_Text provided:_
::::
What We Say Affects How We See

Here are key “take-aways” from the Robson article:

  1. 70-80% of our mental experience appears verbal, rather than visual or emotional;
  2. We are better able to group objects into categories if we have learned a category name;
  3. Speed of object recognition is significantly increased through this same mechanism;
  4. Having and speaking names for objects also aids in memory, including retention of specific details;
  5. Hearing verbs associated with objects affects the eye’s sensitivity to the described action,
    priming sensitivity to such stimulus; and,
  6. Over generalization within a learned category is a potential downside, possibly reducing some attention to differentiating details.

In summary, having a vocabulary and language to explain and categorize our visual experience is, overall, a significant cognitive advantage.  Essentially we create ourselves in dialog, speaking and language.  We invent and create ourselves as we speak and do — we are what we say.  Thus, using our language out-loud may confer important added benefits.  I also wonder if continuously increasing one’s self-taught “vocabulary” through study and observation doesn’t largely overcome point six, constituting a large part of the oft referenced “10,000 hours to become an expert” rule.

Mapping a Vocabulary for Day Traders

While my swing trades are largely quantitative driven, my day-trade/scalps and hedges are somewhat less so and are certainly much more visually focused, even if driven by a myriad of essentially quantitative indicators.  The practical relationship of the Roberson take-aways to my day-trader performance is therefore clear.  Indeed, this article “opened my own eyes” to the potential benefits of literally talking through my trades out-loud.  Below are some of the roughly categorized vocabulary I envision myself using to describe what I am seeing:

What? Where? How? When?
5-Day MA Channel Slope Projection
VWAP Relative Strength Acceleration Time
Up/Down Volume Averages Efficiency
Tick Pivots Chop
VIX Crosses

In the silence of the Internet, I don’t suppose any of my “chat buddies” will be overly bothered by me talking to myself, although I strongly suspect that my dogs might seriously begin to wonder….  Well, in their case at least, it’s probably a good thing they can’t speak!

(1) New Scientist #2772,  “The Voice of Reason” by David Robson, Sept. 2010.
::::
Records from a data source:
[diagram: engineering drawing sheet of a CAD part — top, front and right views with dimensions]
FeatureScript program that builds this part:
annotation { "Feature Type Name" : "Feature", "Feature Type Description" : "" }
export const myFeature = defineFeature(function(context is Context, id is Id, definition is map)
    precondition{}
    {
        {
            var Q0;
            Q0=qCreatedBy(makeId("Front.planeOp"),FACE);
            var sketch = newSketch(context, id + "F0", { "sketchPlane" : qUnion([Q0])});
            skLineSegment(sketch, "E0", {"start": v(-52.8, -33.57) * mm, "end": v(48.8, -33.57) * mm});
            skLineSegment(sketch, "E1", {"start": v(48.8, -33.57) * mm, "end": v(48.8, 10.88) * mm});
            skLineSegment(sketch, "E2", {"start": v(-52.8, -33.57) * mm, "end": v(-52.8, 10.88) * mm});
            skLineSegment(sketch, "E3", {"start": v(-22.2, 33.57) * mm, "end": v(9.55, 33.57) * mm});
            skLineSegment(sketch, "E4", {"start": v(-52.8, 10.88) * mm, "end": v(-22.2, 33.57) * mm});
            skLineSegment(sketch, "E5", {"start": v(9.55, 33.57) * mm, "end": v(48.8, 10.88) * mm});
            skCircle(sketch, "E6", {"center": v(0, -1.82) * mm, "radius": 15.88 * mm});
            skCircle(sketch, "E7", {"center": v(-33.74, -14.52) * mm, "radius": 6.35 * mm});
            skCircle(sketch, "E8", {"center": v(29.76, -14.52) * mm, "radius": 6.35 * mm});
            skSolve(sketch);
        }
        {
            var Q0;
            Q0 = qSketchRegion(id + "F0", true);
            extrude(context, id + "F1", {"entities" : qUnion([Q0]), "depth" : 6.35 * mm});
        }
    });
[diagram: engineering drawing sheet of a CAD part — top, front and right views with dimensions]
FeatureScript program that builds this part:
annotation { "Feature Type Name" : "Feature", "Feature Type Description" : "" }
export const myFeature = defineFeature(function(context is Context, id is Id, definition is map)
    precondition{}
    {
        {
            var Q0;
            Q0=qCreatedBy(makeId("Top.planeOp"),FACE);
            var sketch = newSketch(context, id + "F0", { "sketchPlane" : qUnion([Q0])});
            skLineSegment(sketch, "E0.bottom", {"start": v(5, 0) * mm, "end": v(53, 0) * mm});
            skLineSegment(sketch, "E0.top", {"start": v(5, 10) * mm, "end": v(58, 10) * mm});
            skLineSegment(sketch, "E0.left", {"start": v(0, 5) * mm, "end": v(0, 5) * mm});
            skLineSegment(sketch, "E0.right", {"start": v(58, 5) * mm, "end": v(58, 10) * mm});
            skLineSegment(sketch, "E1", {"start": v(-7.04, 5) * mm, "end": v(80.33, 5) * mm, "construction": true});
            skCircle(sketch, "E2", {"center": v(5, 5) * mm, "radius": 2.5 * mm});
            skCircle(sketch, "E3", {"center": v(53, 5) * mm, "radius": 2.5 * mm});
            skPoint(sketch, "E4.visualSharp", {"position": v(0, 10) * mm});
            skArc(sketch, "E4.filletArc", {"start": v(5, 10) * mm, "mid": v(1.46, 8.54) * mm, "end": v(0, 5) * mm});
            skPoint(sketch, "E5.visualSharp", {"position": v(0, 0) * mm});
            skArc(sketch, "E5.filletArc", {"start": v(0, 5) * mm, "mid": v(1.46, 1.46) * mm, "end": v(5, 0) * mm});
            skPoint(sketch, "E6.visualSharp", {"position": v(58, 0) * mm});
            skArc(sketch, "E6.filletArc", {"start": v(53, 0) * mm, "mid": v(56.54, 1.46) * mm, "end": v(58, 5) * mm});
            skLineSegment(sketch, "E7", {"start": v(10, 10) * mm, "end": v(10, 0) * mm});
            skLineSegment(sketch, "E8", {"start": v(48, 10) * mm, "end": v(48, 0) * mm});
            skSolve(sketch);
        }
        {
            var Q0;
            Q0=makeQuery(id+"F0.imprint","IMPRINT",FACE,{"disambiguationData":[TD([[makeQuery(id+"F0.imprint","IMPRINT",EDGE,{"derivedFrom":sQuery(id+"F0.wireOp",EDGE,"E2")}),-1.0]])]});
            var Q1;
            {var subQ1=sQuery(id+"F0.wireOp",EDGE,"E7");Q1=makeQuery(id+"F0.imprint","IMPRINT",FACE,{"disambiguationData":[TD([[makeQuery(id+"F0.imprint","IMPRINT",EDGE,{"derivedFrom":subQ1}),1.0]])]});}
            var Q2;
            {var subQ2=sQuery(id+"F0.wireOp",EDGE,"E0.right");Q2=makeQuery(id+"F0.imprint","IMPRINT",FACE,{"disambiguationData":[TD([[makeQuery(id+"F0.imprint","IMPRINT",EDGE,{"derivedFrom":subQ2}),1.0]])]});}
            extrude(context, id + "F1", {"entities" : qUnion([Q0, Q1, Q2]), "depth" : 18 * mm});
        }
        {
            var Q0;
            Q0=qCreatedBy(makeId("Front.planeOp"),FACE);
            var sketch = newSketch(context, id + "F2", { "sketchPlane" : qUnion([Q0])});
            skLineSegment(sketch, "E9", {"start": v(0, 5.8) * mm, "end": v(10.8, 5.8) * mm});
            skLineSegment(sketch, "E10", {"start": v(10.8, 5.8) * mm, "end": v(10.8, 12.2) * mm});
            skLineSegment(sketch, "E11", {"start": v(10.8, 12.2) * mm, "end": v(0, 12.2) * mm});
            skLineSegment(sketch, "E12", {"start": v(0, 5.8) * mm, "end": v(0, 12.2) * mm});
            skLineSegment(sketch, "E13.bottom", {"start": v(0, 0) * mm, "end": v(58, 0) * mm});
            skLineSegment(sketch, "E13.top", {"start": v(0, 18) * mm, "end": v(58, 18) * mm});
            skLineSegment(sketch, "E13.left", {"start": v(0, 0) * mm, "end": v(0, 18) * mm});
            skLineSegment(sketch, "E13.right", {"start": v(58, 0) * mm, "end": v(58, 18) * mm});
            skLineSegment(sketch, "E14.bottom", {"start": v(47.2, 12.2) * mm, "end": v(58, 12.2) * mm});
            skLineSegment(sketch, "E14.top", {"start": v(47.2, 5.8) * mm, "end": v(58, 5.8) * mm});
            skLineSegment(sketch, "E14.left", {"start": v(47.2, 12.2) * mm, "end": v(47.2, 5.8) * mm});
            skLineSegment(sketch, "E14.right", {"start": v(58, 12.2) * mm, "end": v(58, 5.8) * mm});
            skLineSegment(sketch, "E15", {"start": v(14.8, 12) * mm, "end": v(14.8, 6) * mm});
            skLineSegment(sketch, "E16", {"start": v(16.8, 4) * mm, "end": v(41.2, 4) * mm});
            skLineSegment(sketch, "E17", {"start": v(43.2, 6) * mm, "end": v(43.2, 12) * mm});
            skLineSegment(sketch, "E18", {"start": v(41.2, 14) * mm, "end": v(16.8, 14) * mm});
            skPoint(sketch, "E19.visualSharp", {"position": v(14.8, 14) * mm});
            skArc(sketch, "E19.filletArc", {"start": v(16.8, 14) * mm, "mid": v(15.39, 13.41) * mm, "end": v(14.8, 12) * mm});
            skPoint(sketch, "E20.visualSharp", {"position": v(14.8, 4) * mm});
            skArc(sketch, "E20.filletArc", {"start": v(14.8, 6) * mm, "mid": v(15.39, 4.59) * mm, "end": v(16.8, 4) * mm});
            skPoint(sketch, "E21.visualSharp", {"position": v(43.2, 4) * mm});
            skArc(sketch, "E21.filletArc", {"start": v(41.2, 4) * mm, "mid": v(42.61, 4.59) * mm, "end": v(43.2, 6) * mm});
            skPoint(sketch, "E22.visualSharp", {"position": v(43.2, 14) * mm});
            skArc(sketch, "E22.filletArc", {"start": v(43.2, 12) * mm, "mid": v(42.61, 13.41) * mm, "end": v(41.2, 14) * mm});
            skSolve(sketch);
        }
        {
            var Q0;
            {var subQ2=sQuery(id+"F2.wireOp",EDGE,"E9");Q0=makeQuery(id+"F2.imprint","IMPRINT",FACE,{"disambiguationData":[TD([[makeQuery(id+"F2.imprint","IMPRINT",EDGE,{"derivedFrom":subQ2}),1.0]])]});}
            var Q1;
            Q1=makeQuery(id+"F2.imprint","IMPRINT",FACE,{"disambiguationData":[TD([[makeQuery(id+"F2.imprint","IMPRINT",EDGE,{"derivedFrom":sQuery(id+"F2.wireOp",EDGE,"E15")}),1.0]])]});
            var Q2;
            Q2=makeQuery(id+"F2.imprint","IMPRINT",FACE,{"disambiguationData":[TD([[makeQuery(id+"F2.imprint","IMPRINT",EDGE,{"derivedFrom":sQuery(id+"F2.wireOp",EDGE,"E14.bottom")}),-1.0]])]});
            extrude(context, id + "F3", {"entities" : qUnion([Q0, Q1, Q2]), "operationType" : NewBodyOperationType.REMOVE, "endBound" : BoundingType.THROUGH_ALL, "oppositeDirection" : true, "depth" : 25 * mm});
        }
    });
::::
_Work instructions:_
1. Summarize the post on language and seeing in two sentences.
2. List each of the numbered take-aways from the Robson article that the post on language and seeing presents.

_Outputs:_
1. Drawing on a Robson article, the post reports that naming things helps people categorize objects, recognize them faster and remember details, though overgeneralizing within a learned category is a possible downside, and it concludes that language to explain visual experience is a significant cognitive advantage. The writer applies this to day trading, which is much more visually focused than swing trading, and plans to talk through trades out loud using a roughly categorized vocabulary.

2.
1. 70-80% of our mental experience appears verbal, rather than visual or emotional.
2. We group objects into categories better if we have learned a category name.
3. The same mechanism significantly increases the speed of object recognition.
4. Having and speaking names for objects aids memory, including retention of specific details.
5. Hearing verbs associated with objects affects the eye's sensitivity to the described action, priming sensitivity to such stimulus.
6. Overgeneralization within a learned category is a potential downside and may reduce attention to differentiating details.